For Tanimura, the challenge is increased thanks to the fantasy aesthetic, a haunting and haunted netherworld of chinked cobblestones, crumbling clock-towers and knights in tarnished armour, all of which long predates the series in the cultural consciousness. "Castles and fortresses are a classic example," he says. "This kind of stuff has been done so many times before. So the fun and challenging part of the work is to work out how to play on these tropes, to make them surprising and exciting again."
But beyond the raw assets, Tanimura is eager to mess with players' minds in other ways. "I try to be deeply cynical in terms of the things I put in the game," he says. "I'm not only interested in creating things that players will enjoy, per se. I also want to include stuff that is somehow iffy. It's also about challenging expectations and not necessarily giving people what they want. That, in a way, is the essence of Dark Souls: upsetting expectations."
Dark Souls' financial success has injected From Software with new talent, many of whom must help Tanimura solve these pressing questions. The team is no less than 50 per cent larger than the one that worked on Dark Souls, and just staying connected to his network of designers, artists and programmers takes up the bulk of Tanimura's time. "I spend most of the day speaking to my team," he says. "I have to do that before I start on my own work, which sometimes I can't do till the early evening." Perhaps because of this attention, Tanimura appears to be a well-liked leader in his bulging team. "I afford a lot of freedom to my artists and staff," he says. "I want them to be creative. Of course, I give them certain boundaries and rules, but as long as they stay within those they are free to do whatever they want. Some artists work better when they are totally free. Others shine when they have close direction. You have to adjust your leadership according to the individual, I think."
While Tanimura's singular vision for the game is clear, he, like Miyazaki before him, is not beyond listening to and acting upon player feedback. In Dark Souls 2, for example, players will be free to warp between the bonfires that provide rare points of safety in the cruel world from the beginning of the game, a feature only unlocked in the latter stages of Dark Souls. The team is also overhauling how the online component to the game works, whereby players are able to invade one another's worlds and do battle against one another. "In the first game some people didn't want to be invaded at all, and there were others who wanted to be attacked regularly," he says. "We're still wrestling with these questions. One thing that's certain though: we want multiplayer to be more understandable to people this time."

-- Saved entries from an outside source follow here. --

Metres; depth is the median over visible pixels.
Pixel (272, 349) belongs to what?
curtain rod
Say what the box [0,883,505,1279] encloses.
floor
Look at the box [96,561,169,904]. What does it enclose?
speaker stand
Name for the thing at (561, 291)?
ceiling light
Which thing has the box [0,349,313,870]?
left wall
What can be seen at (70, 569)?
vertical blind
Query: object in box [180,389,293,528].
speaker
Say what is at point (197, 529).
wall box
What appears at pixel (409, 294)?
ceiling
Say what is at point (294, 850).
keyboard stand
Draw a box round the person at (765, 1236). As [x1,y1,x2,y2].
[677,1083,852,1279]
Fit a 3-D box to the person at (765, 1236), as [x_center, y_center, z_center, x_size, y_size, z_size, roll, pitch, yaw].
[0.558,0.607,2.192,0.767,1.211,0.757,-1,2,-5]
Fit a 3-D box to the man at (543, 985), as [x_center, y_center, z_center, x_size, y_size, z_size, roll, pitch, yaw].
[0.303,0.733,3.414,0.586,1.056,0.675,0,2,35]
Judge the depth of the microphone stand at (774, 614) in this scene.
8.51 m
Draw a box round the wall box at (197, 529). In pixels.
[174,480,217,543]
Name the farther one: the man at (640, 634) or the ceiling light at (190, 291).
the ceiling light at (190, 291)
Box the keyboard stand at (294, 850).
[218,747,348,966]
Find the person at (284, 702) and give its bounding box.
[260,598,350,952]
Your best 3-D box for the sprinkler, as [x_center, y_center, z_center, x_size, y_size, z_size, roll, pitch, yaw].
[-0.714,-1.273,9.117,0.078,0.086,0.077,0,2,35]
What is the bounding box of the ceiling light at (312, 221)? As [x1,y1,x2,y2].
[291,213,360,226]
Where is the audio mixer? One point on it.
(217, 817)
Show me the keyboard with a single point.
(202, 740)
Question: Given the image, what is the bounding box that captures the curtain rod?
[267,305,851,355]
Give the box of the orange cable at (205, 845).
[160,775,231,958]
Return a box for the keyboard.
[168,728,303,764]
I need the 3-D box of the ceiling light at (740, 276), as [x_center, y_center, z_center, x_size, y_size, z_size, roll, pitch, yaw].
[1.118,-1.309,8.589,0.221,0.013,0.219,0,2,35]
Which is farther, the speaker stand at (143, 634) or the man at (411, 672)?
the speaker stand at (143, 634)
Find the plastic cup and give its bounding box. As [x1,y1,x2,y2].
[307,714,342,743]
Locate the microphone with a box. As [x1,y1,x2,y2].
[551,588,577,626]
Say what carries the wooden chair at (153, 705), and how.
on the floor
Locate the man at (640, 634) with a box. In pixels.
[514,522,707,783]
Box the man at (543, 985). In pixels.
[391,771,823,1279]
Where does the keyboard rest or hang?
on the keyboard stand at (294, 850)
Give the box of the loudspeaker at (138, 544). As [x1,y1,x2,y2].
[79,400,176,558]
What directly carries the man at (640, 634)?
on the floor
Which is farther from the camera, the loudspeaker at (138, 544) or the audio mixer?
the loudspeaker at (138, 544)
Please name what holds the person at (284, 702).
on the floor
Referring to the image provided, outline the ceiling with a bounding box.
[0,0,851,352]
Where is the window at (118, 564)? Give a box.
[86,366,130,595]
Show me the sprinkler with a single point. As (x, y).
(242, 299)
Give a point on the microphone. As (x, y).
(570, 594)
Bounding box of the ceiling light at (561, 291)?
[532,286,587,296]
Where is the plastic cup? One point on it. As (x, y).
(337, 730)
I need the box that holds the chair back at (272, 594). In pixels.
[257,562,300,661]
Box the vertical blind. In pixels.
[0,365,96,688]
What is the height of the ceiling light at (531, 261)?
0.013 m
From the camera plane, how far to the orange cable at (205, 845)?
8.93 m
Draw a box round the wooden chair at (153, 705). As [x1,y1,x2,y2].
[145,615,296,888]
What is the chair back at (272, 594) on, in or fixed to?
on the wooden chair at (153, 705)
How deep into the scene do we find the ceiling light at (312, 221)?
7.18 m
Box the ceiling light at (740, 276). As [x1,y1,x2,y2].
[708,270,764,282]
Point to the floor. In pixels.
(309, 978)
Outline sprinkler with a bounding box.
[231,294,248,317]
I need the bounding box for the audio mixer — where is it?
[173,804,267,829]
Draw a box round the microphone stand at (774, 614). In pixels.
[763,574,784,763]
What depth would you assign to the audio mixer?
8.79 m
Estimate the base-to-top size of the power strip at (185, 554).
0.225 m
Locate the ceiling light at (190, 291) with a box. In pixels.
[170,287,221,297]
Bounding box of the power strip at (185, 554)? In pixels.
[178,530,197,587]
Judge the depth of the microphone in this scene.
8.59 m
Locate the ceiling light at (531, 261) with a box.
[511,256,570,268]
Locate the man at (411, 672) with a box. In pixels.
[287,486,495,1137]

The storyline, however, will remain opaque. In contrast to the video game medium's current blockbuster narratives, usually spilled in expensive cutscenes that strain to mimic cinema, Dark Souls was a story told through stutter and landscape. "This isn't going to change," Tanimura says. "Our stance on storytelling at From Software is not in the cinematic drama style that explains a story from A to Z as if the game was a movie. We focus on allowing the player to make their own discoveries, to prod at the universe and see what they can freely find. We are strong believers in this way of telling stories in video games. Our stance has not changed."

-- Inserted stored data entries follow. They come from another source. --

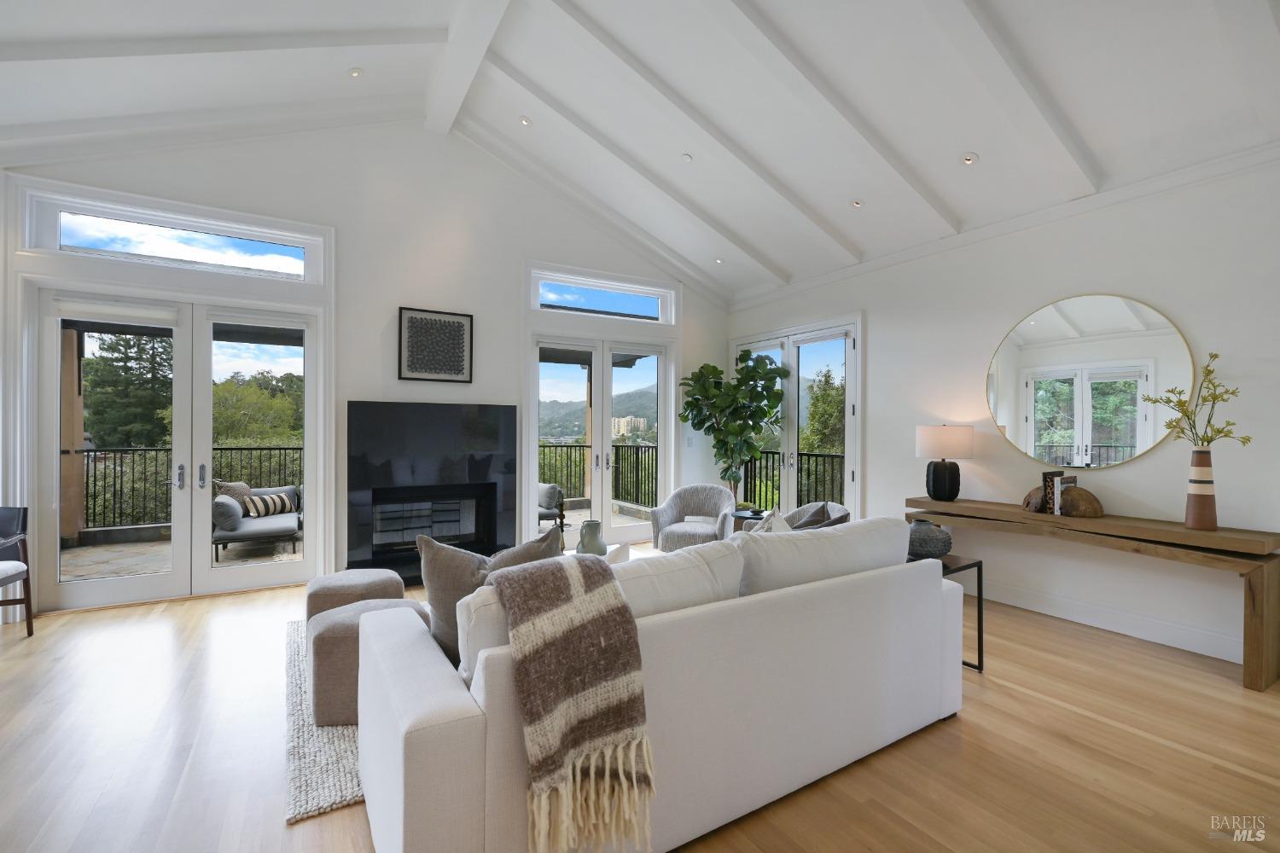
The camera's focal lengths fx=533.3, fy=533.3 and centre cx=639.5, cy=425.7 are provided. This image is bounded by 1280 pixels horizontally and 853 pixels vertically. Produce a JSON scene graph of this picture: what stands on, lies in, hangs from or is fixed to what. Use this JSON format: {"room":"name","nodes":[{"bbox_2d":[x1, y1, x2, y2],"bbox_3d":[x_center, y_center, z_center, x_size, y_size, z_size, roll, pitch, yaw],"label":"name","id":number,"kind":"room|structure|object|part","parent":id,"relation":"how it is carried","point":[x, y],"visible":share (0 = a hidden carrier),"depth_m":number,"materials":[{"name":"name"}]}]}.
{"room":"living room","nodes":[
{"label":"living room","id":0,"kind":"room"},
{"bbox_2d":[0,118,728,615],"bbox_3d":[-2.048,-0.791,5.321,7.587,4.315,0.207,0,0,-31],"label":"back wall","id":1,"kind":"structure","parent":0,"point":[509,282],"depth_m":5.03,"materials":[{"name":"white paint"}]},
{"bbox_2d":[28,187,327,281],"bbox_3d":[-3.641,-1.447,4.346,1.768,0.424,0.116,0,0,-31],"label":"transom window","id":2,"kind":"structure","parent":1,"relation":"in","point":[78,237],"depth_m":4.25,"materials":[{"name":"glass"}]},
{"bbox_2d":[36,285,323,611],"bbox_3d":[-3.708,0.177,4.426,1.750,2.415,0.171,0,0,-31],"label":"french door","id":3,"kind":"structure","parent":1,"relation":"in","point":[54,337],"depth_m":4.36,"materials":[{"name":"white glass"}]},
{"bbox_2d":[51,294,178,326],"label":"roller blind","id":4,"kind":"object","parent":3,"relation":"attached to","point":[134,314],"visible":0.98,"depth_m":4.06,"materials":[{"name":"white fabric"}]},
{"bbox_2d":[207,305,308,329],"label":"roller blind","id":5,"kind":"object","parent":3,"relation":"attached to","point":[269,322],"visible":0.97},
{"bbox_2d":[346,401,518,581],"bbox_3d":[-1.975,0.567,5.181,1.554,1.554,0.346,0,0,-31],"label":"fireplace","id":6,"kind":"object","parent":1,"relation":"attached to","point":[486,466],"visible":0.94,"depth_m":5.11,"materials":[{"name":"black"}]},
{"bbox_2d":[397,306,473,383],"bbox_3d":[-1.978,-0.771,5.185,0.668,0.677,0.031,0,0,-31],"label":"framed picture","id":7,"kind":"object","parent":1,"relation":"attached to","point":[462,329],"visible":0.99,"depth_m":5.17,"materials":[{"name":"black"}]},
{"bbox_2d":[527,329,674,545],"bbox_3d":[-0.415,0.142,6.287,1.784,2.501,0.168,0,0,-31],"label":"french door","id":8,"kind":"structure","parent":1,"relation":"in","point":[604,498],"depth_m":6.26,"materials":[{"name":"white glass"}]},
{"bbox_2d":[530,263,679,324],"bbox_3d":[-0.414,-1.445,6.258,1.726,0.433,0.112,0,0,-31],"label":"transom window","id":9,"kind":"structure","parent":1,"relation":"in","point":[642,309],"depth_m":6.21,"materials":[{"name":"glass"}]},
{"bbox_2d":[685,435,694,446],"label":"light switch","id":10,"kind":"object","parent":1,"relation":"attached to","point":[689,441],"visible":0.98,"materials":[{"name":"white plastic"}]},
{"bbox_2d":[574,518,607,556],"bbox_3d":[-0.330,0.800,3.620,0.221,0.325,0.222,0,0,34],"label":"green vase","id":11,"kind":"object","parent":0,"point":[597,548],"visible":0.76,"depth_m":3.55,"materials":[{"name":"ceramic"}]},
{"bbox_2d":[0,0,1279,301],"bbox_3d":[-0.076,-2.350,2.512,8.132,1.437,7.965,0,0,-31],"label":"ceiling","id":12,"kind":"structure","parent":0,"point":[522,66],"depth_m":3.68,"materials":[{"name":"white paint"}]},
{"bbox_2d":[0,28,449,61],"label":"ceiling beam","id":13,"kind":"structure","parent":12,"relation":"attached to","point":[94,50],"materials":[{"name":"white paint"}]},
{"bbox_2d":[348,66,364,78],"bbox_3d":[-2.219,-2.757,4.166,0.118,0.050,0.120,0,0,20],"label":"recessed light","id":14,"kind":"object","parent":12,"relation":"in","point":[354,71],"visible":0.98,"depth_m":4.15,"materials":[{"name":"white"}]},
{"bbox_2d":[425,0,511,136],"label":"ceiling beam","id":15,"kind":"structure","parent":12,"relation":"attached to","point":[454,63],"depth_m":4.04,"materials":[{"name":"white paint"}]},
{"bbox_2d":[518,115,532,126],"bbox_3d":[-1.039,-2.761,4.831,0.120,0.045,0.123,0,0,20],"label":"recessed light","id":16,"kind":"object","parent":12,"relation":"in","point":[524,120],"visible":0.98,"depth_m":4.82,"materials":[{"name":"white"}]},
{"bbox_2d":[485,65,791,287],"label":"ceiling beam","id":17,"kind":"structure","parent":12,"relation":"attached to","point":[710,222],"depth_m":4.82,"materials":[{"name":"white paint"}]},
{"bbox_2d":[680,152,692,162],"bbox_3d":[0.411,-2.354,4.694,0.106,0.041,0.106,0,0,26],"label":"recessed light","id":18,"kind":"object","parent":12,"relation":"in","point":[684,158],"visible":0.98,"depth_m":4.67,"materials":[{"name":"white"}]},
{"bbox_2d":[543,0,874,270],"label":"ceiling beam","id":19,"kind":"structure","parent":12,"relation":"attached to","point":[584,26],"depth_m":3.94,"materials":[{"name":"white paint"}]},
{"bbox_2d":[713,256,724,264],"bbox_3d":[0.899,-1.889,6.090,0.121,0.043,0.122,0,0,16],"label":"recessed light","id":20,"kind":"object","parent":12,"relation":"in","point":[719,262],"visible":0.99,"depth_m":6.08,"materials":[{"name":"white"}]},
{"bbox_2d":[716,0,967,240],"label":"ceiling beam","id":21,"kind":"structure","parent":12,"relation":"attached to","point":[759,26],"depth_m":3.47,"materials":[{"name":"white paint"}]},
{"bbox_2d":[850,197,864,208],"bbox_3d":[1.857,-1.907,4.551,0.120,0.054,0.122,0,0,17],"label":"recessed light","id":22,"kind":"object","parent":12,"relation":"in","point":[858,202],"visible":0.98,"depth_m":4.54,"materials":[{"name":"white"}]},
{"bbox_2d":[960,151,978,165],"bbox_3d":[2.335,-1.897,3.787,0.127,0.057,0.126,0,0,20],"label":"recessed light","id":23,"kind":"object","parent":12,"relation":"in","point":[968,158],"visible":0.98,"depth_m":3.77,"materials":[{"name":"white"}]},
{"bbox_2d":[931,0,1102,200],"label":"ceiling beam","id":24,"kind":"structure","parent":12,"relation":"attached to","point":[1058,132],"depth_m":3.03,"materials":[{"name":"white paint"}]},
{"bbox_2d":[0,546,1279,852],"bbox_3d":[-0.007,1.434,1.829,8.241,0.106,8.674,0,0,-31],"label":"floor","id":25,"kind":"structure","parent":0,"point":[970,730],"depth_m":2.26,"materials":[{"name":"brown wood"}]},
{"bbox_2d":[0,506,34,635],"bbox_3d":[-4.239,0.957,3.246,0.608,0.851,0.635,0,0,-31],"label":"dining chair","id":26,"kind":"object","parent":25,"relation":"on","point":[23,511],"visible":1,"depth_m":3.52,"materials":[{"name":"wood"}]},
{"bbox_2d":[283,613,365,823],"bbox_3d":[-0.828,1.364,3.392,2.338,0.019,2.344,0,0,-31],"label":"rug","id":27,"kind":"object","parent":25,"relation":"on","point":[336,762],"visible":0.15,"depth_m":2.22,"materials":[{"name":"carpet"}]},
{"bbox_2d":[300,568,406,622],"bbox_3d":[-1.756,1.149,3.335,0.557,0.434,0.528,0,0,-14],"label":"ottoman","id":28,"kind":"object","parent":27,"relation":"on","point":[352,573],"visible":0.5,"depth_m":3.18,"materials":[{"name":"beige fabric"}]},
{"bbox_2d":[306,599,428,728],"bbox_3d":[-1.343,1.134,2.696,0.539,0.462,0.503,0,0,-31],"label":"ottoman","id":29,"kind":"object","parent":27,"relation":"on","point":[329,623],"visible":0.5,"depth_m":2.44,"materials":[{"name":"fabric"}]},
{"bbox_2d":[354,514,960,852],"bbox_3d":[0.218,0.919,2.419,2.528,0.935,1.067,0,0,-31],"label":"sofa","id":30,"kind":"object","parent":25,"relation":"on","point":[399,787],"visible":0.91,"depth_m":1.79,"materials":[{"name":"white fabric"}]},
{"bbox_2d":[414,525,564,666],"bbox_3d":[-0.551,0.648,2.042,0.586,0.506,0.276,0,0,-14],"label":"throw pillow","id":31,"kind":"object","parent":30,"relation":"on","point":[429,585],"visible":0.46,"depth_m":1.95,"materials":[{"name":"grey fabric"}]},
{"bbox_2d":[487,552,653,852],"bbox_3d":[-0.242,0.787,1.618,0.436,0.676,0.469,0,0,-31],"label":"throw blanket","id":32,"kind":"object","parent":30,"relation":"on","point":[590,578],"visible":0.99,"depth_m":1.51,"materials":[{"name":"brown fabric"}]},
{"bbox_2d":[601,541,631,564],"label":"throw pillow","id":33,"kind":"object","parent":30,"relation":"on","point":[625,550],"visible":0.17,"depth_m":2.43,"materials":[{"name":"white fabric"}]},
{"bbox_2d":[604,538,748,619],"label":"back cushion","id":34,"kind":"object","parent":30,"relation":"on","point":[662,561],"visible":0.39,"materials":[{"name":"white fabric"}]},
{"bbox_2d":[742,506,793,534],"bbox_3d":[0.694,0.673,2.856,0.506,0.456,0.252,0,0,-42],"label":"throw pillow","id":35,"kind":"object","parent":30,"relation":"on","point":[777,526],"visible":0.2,"depth_m":2.86,"materials":[{"name":"fabric"}]},
{"bbox_2d":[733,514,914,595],"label":"sofa cushion","id":36,"kind":"object","parent":30,"relation":"on","point":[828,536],"visible":0.62,"depth_m":2.31,"materials":[{"name":"white fabric"}]},
{"bbox_2d":[650,483,737,551],"bbox_3d":[0.552,1.000,5.327,0.791,0.777,0.770,0,0,21],"label":"armchair","id":37,"kind":"object","parent":25,"relation":"on","point":[689,498],"visible":0.85,"depth_m":5.32,"materials":[{"name":"grey fabric"}]},
{"bbox_2d":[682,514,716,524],"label":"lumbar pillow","id":38,"kind":"object","parent":37,"relation":"on","point":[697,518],"visible":0.7,"depth_m":5.34,"materials":[{"name":"fabric"}]},
{"bbox_2d":[678,352,791,499],"bbox_3d":[1.083,0.251,6.292,1.180,2.255,1.197,0,0,-31],"label":"potted tree","id":39,"kind":"object","parent":25,"relation":"on","point":[757,371],"visible":0.95,"depth_m":6.21,"materials":[{"name":"green plant"}]},
{"bbox_2d":[732,506,769,531],"bbox_3d":[1.102,1.122,5.178,0.474,0.562,0.479,0,0,-31],"label":"side table","id":40,"kind":"object","parent":25,"relation":"on","point":[755,518],"visible":0.27,"depth_m":5.07,"materials":[{"name":"black wood"}]},
{"bbox_2d":[784,501,850,529],"bbox_3d":[1.324,1.018,4.320,0.694,0.789,0.776,0,0,-7],"label":"armchair","id":41,"kind":"object","parent":25,"relation":"on","point":[797,514],"visible":0.23,"depth_m":4.43,"materials":[{"name":"grey fabric"}]},
{"bbox_2d":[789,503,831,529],"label":"throw pillow","id":42,"kind":"object","parent":41,"relation":"on","point":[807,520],"visible":0.33,"depth_m":3.48,"materials":[{"name":"grey fabric"}]},
{"bbox_2d":[906,552,984,674],"bbox_3d":[1.621,1.094,3.200,0.438,0.612,0.628,0,0,-31],"label":"side table","id":43,"kind":"object","parent":25,"relation":"on","point":[980,563],"visible":0.27,"depth_m":3.01,"materials":[{"name":"black metal"}]},
{"bbox_2d":[906,519,953,559],"bbox_3d":[1.695,0.679,3.197,0.307,0.212,0.306,0,0,-31],"label":"round vase","id":44,"kind":"object","parent":43,"relation":"on","point":[938,550],"visible":0.83,"depth_m":3.08,"materials":[{"name":"grey ceramic"}]},
{"bbox_2d":[907,494,1279,692],"bbox_3d":[2.901,1.004,3.724,0.458,0.801,2.011,0,0,-31],"label":"console table","id":45,"kind":"object","parent":25,"relation":"on","point":[1188,536],"visible":0.88,"depth_m":3.12,"materials":[{"name":"brown wood"}]},
{"bbox_2d":[916,424,973,501],"bbox_3d":[2.526,0.300,4.428,0.403,0.637,0.406,0,0,-31],"label":"table lamp","id":46,"kind":"object","parent":45,"relation":"on","point":[943,468],"visible":0.99,"depth_m":4.31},
{"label":"drum shade","id":47,"kind":"part","parent":46,"relation":"part of","materials":[{"name":"fabric"}]},
{"bbox_2d":[1021,486,1047,512],"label":"bookend","id":48,"kind":"object","parent":45,"relation":"on","point":[1032,493],"visible":0.79,"depth_m":3.84,"materials":[{"name":"brown wood"}]},
{"bbox_2d":[1041,469,1073,514],"bbox_3d":[2.954,0.460,3.754,0.210,0.293,0.153,0,0,-31],"label":"book","id":49,"kind":"object","parent":45,"relation":"on","point":[1053,481],"visible":0.84,"depth_m":3.71,"materials":[{"name":"paper"}]},
{"bbox_2d":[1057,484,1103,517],"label":"bookend","id":50,"kind":"object","parent":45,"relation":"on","point":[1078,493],"visible":0.93,"depth_m":3.58,"materials":[{"name":"brown wood"}]},
{"bbox_2d":[1184,448,1218,532],"bbox_3d":[3.320,0.377,3.155,0.142,0.457,0.142,0,0,-31],"label":"vase","id":51,"kind":"object","parent":45,"relation":"on","point":[1190,518],"visible":0.98,"depth_m":3.12,"materials":[{"name":"ceramic"}]},
{"bbox_2d":[1138,351,1250,453],"bbox_3d":[3.260,-0.067,3.129,0.352,0.710,0.462,0,0,-31],"label":"yellow flowers","id":52,"kind":"object","parent":51,"relation":"in","point":[1168,401],"visible":0.86,"depth_m":3.12,"materials":[{"name":"plant"}]},
{"bbox_2d":[720,151,1279,678],"bbox_3d":[3.154,-0.192,3.944,0.182,3.233,7.685,0,0,-31],"label":"right wall","id":53,"kind":"structure","parent":0,"point":[1113,476],"depth_m":3.74,"materials":[{"name":"white paint"}]},
{"bbox_2d":[730,314,862,525],"bbox_3d":[1.757,0.139,6.244,0.149,2.602,2.002,0,0,-31],"label":"french door","id":54,"kind":"structure","parent":53,"relation":"in","point":[852,334],"depth_m":6.06,"materials":[{"name":"white glass"}]},
{"bbox_2d":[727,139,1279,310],"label":"crown molding","id":55,"kind":"structure","parent":53,"relation":"attached to","point":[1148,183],"depth_m":3.95,"materials":[{"name":"white paint"}]},
{"bbox_2d":[986,293,1195,467],"bbox_3d":[3.146,-0.311,3.861,0.020,1.209,1.250,0,0,-31],"label":"round mirror","id":56,"kind":"object","parent":53,"relation":"attached to","point":[1110,436],"visible":0.99,"depth_m":3.77,"materials":[{"name":"mirror"}]},
{"bbox_2d":[974,577,1243,664],"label":"baseboard","id":57,"kind":"structure","parent":53,"relation":"attached to","point":[1158,637],"depth_m":3.62,"materials":[{"name":"white paint"}]},
{"label":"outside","id":58,"kind":"structure","parent":0,"visible":0},
{"bbox_2d":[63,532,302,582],"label":"patio floor","id":59,"kind":"structure","parent":58,"point":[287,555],"depth_m":5.52,"materials":[{"name":"grey stone"}]},
{"bbox_2d":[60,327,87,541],"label":"wooden post","id":60,"kind":"object","parent":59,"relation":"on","point":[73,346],"visible":0.55,"depth_m":5.78,"materials":[{"name":"brown wood"}]},
{"bbox_2d":[79,444,302,532],"bbox_3d":[-5.753,0.800,6.860,5.143,1.055,0.065,0,0,-31],"label":"balcony railing","id":61,"kind":"object","parent":59,"relation":"on","point":[269,449],"visible":0.48,"depth_m":6.69,"materials":[{"name":"black metal"}]},
{"bbox_2d":[211,482,302,557],"bbox_3d":[-4.277,1.025,6.324,1.116,0.778,1.242,0,0,-31],"label":"outdoor sofa","id":62,"kind":"object","parent":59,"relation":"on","point":[253,526],"visible":0.65,"depth_m":5.94,"materials":[{"name":"grey fabric"}]},
{"bbox_2d":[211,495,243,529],"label":"pillow","id":63,"kind":"object","parent":62,"relation":"on","point":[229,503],"visible":0.82,"depth_m":5.48,"materials":[{"name":"grey fabric"}]},
{"bbox_2d":[213,479,253,505],"bbox_3d":[-4.892,0.874,6.421,0.404,0.414,0.302,0,0,-31],"label":"throw pillow","id":64,"kind":"object","parent":62,"relation":"on","point":[239,491],"visible":0.43,"depth_m":6.35,"materials":[{"name":"fabric"}]},
{"bbox_2d":[243,491,296,517],"bbox_3d":[-4.484,0.958,6.483,0.208,0.262,0.558,0,0,23],"label":"striped pillow","id":65,"kind":"object","parent":62,"relation":"on","point":[282,501],"visible":0.89,"depth_m":6.38,"materials":[{"name":"fabric"}]},
{"bbox_2d":[537,482,567,530],"bbox_3d":[-1.437,1.031,6.775,0.765,0.747,0.764,0,0,-31],"label":"outdoor chair","id":66,"kind":"object","parent":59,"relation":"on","point":[549,506],"visible":0.43,"depth_m":6.67,"materials":[{"name":"grey fabric"}]},
{"bbox_2d":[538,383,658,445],"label":"hill","id":67,"kind":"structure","parent":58,"point":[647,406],"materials":[{"name":"green plant"}]},
{"bbox_2d":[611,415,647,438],"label":"building","id":68,"kind":"structure","parent":58,"point":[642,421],"materials":[{"name":"beige concrete"}]},
{"label":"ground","id":69,"kind":"structure","parent":58,"visible":0},
{"bbox_2d":[81,328,175,450],"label":"tree","id":70,"kind":"object","parent":69,"relation":"on","point":[126,421],"visible":0.46,"materials":[{"name":"plant"}]},
{"bbox_2d":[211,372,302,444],"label":"tree","id":71,"kind":"object","parent":69,"relation":"on","point":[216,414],"visible":0.45,"materials":[{"name":"green plant"}]},
{"bbox_2d":[536,441,657,509],"bbox_3d":[-1.062,0.849,9.054,2.672,1.145,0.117,0,0,-31],"label":"balcony railing","id":72,"kind":"object","parent":69,"relation":"on","point":[637,485],"visible":0.44,"depth_m":9.19,"materials":[{"name":"black metal"}]},
{"bbox_2d":[740,450,843,511],"bbox_3d":[2.467,0.866,7.185,0.073,1.107,3.971,0,0,-31],"label":"balcony railing","id":73,"kind":"object","parent":69,"relation":"on","point":[833,456],"visible":0.32,"depth_m":7.53,"materials":[{"name":"black metal"}]},
{"bbox_2d":[800,366,845,455],"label":"tree","id":74,"kind":"object","parent":69,"relation":"on","point":[828,421],"visible":0.42,"materials":[{"name":"green plant"}]}
]}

As Dark Souls 2 enters the final development strait (the European beta, during which the game's online integration will be tested, opens this weekend) Tanimura is working harder than ever. What does his family think about it? "I think, right now, they wish that they could see me a bit more," he says. And what do they think about the game?
"My family doesn't play Dark Souls," he says, rather mournfully. "They say it's too hard."